** EXCERPT follows **
QUOTE: a sound server is not really competition for ALSA or OSS
I'm not sure whether you think I said it was, but just in case: I didn't. It's competition for other sound servers, though, which is why I mentioned ESD (and I would have mentioned Jack, too, but it slipped my mind).
Ultimately, the way the Linux developer community has in effect chosen to pursue continuing development has come to resemble a game of darts more than a thoughtful pursuit of solid development goals. In many cases, some choices were made that were very smart in isolation, but embedded within the culture of Linux development at large they ended up getting incorporated into what looks like a plate of spaghetti rather than a software architecture:
http://blogs.adobe.com/penguinswf/files/penguinswf/linuxaudio.pngThe fact that some hotheaded self-important so-and-so decided to go off on a wild-hair expedition to produce exactly the *wrong* thing for improving the overall Linux sound architecture -- yet another component bolted into the middle of the already growing tangle of backed up plumbing rather than doing some thoughtful work on how to better tie together what is already there and organize things so needed functionality can be included in some kind of plan -- is bad enough. What's worse is that even when he (Lennart Poettering) was telling people what he had written was not production-ready, the whole community was scurrying around racing to be among the first distributions to incorporate PulseAudio into their systems. It's really just endemic to the culture now, from what I've seen. I suspect the seeds of this started with the way the BSD Unix and Linux paths began, relative to each other, where the people working on what would ultimately lead to current BSD Unix systems were trying to ensure they had a good architecture in place before throwing it to the wolves, while Linus Torvalds basically just tossed code into the wind to see what would happen. The people tired of waiting for BSD Unix on x86 jumped onto the Linux kernel and started bolting together Frankenlinux creatures, while the people who really wanted more stability and actual design either stuck with the wait for BSD Unix or eventually moved back toward it, at least in some cases.
** End of EXCERPT **
WHAT NEEDS TO BE DONE - Rewrite the comment on Linux audio from "QUOTE: a sound" up to and including "slipped my mind).", putting "JACK" in place of "Jack".
** STUDY MATERIAL follows **
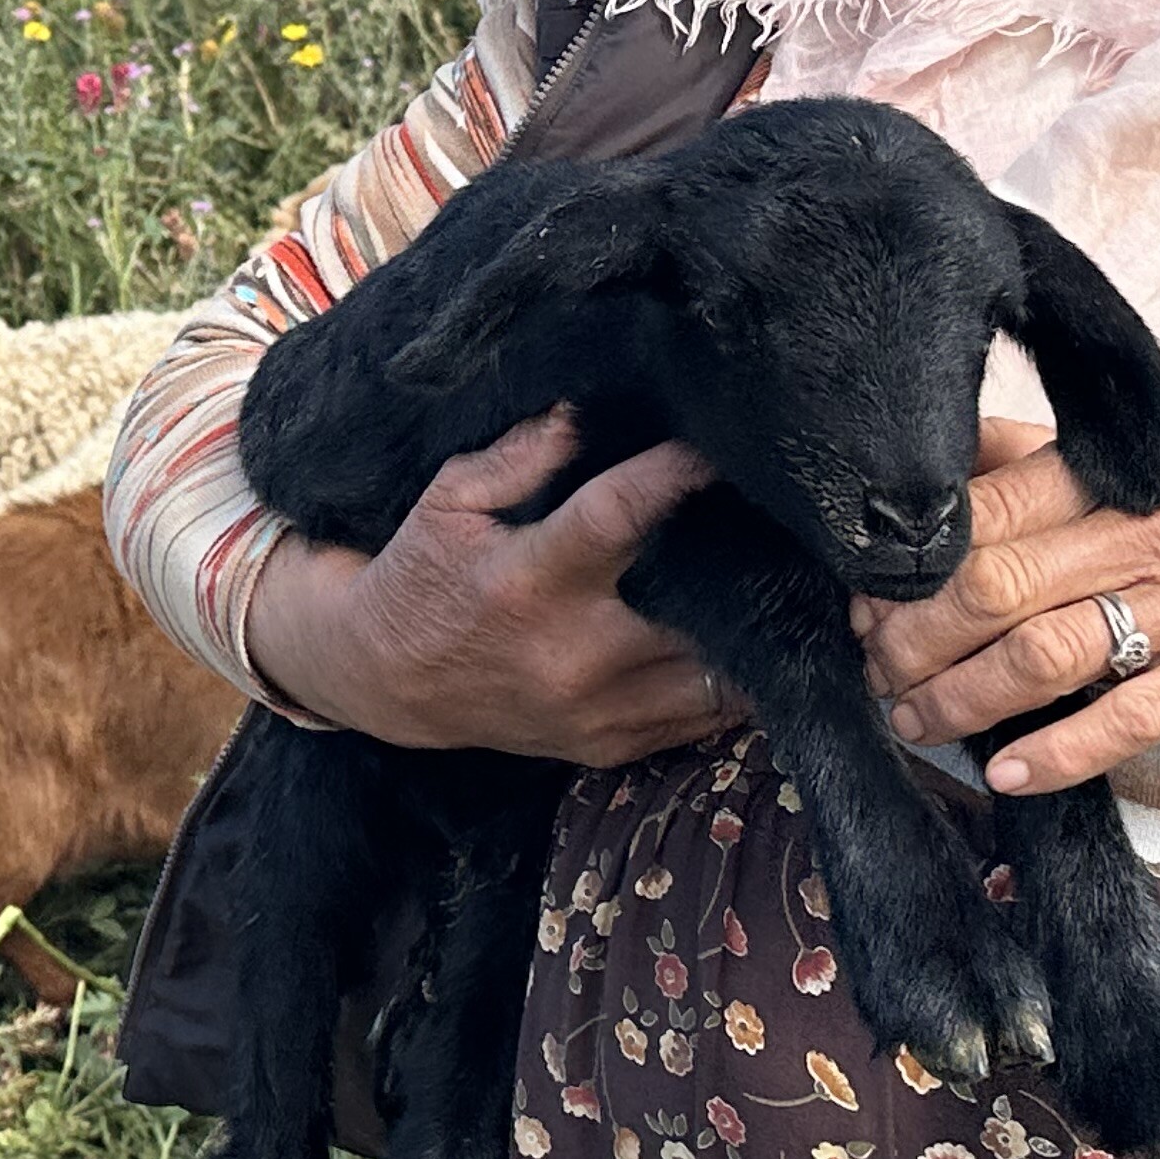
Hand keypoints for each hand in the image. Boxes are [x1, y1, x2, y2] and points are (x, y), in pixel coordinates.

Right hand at [242, 406, 729, 764]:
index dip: (677, 474)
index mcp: (528, 580)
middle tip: (771, 521)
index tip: (719, 445)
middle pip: (699, 607)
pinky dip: (730, 677)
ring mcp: (595, 711)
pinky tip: (741, 636)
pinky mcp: (609, 746)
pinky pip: (702, 718)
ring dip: (752, 628)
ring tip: (773, 581)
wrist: (386, 680)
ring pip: (719, 675)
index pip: (620, 516)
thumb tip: (586, 412)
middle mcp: (571, 654)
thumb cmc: (422, 577)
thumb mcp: (448, 502)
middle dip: (745, 562)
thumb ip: (519, 456)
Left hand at [857, 418, 1159, 809]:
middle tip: (874, 664)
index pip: (988, 509)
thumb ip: (1050, 454)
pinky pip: (1128, 721)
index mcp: (1121, 472)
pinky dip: (1060, 752)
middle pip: (999, 586)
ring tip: (912, 720)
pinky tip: (1006, 771)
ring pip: (1046, 655)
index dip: (913, 560)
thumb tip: (941, 457)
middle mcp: (1150, 535)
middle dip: (916, 636)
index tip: (866, 592)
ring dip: (963, 698)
** End of STUDY MATERIAL **
RESPONSE TO THE EXERCISE -
QUOTE: a sound server is not really competition for ALSA or OSS
I'm not sure whether you think I said it was, but just in case: I didn't. It's competition for other sound servers, though, which is why I mentioned ESD (and I would have mentioned JACK, too, but it slipped my mind).